**Task statement:**
Every line in the entries that holds the word "into" counts toward the answer, which should be a single number.
───── Records shown
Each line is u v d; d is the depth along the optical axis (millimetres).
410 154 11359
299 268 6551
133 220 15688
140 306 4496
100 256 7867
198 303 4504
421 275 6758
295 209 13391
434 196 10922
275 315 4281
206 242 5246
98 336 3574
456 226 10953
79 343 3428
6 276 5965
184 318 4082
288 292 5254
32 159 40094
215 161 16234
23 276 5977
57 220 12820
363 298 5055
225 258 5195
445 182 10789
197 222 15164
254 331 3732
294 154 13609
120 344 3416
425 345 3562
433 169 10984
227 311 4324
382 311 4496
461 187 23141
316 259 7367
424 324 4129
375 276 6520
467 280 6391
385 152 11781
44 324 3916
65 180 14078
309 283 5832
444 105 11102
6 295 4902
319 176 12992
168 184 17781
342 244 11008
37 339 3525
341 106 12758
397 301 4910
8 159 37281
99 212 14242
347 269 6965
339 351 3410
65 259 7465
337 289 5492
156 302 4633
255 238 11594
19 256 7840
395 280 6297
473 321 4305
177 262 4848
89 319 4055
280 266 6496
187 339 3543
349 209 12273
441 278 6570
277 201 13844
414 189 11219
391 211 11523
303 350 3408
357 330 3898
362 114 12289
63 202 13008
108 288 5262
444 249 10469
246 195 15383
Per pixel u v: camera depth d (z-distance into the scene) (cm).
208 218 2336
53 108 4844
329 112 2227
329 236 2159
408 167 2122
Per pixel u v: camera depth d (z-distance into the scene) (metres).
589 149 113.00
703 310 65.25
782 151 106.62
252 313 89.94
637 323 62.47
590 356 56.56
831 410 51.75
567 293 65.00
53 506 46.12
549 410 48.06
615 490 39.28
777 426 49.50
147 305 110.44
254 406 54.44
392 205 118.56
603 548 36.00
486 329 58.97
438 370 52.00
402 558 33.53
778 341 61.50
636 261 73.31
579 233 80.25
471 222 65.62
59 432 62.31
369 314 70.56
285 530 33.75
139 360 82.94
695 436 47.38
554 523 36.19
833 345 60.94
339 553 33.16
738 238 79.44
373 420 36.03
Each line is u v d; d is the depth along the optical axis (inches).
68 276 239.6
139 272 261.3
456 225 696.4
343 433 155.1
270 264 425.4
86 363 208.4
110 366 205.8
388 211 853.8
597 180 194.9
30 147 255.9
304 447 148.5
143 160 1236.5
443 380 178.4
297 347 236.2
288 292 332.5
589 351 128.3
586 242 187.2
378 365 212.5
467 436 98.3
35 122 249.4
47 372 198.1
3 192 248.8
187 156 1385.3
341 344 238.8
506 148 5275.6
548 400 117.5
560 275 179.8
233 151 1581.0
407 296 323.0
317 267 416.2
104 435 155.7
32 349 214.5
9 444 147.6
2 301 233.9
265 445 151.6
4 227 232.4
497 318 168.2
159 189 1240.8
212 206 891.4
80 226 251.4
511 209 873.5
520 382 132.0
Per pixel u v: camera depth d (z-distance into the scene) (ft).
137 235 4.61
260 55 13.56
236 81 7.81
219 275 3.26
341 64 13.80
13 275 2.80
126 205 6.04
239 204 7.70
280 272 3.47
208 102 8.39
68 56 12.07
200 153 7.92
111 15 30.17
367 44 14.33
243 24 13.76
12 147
──────────
**Result below:**
3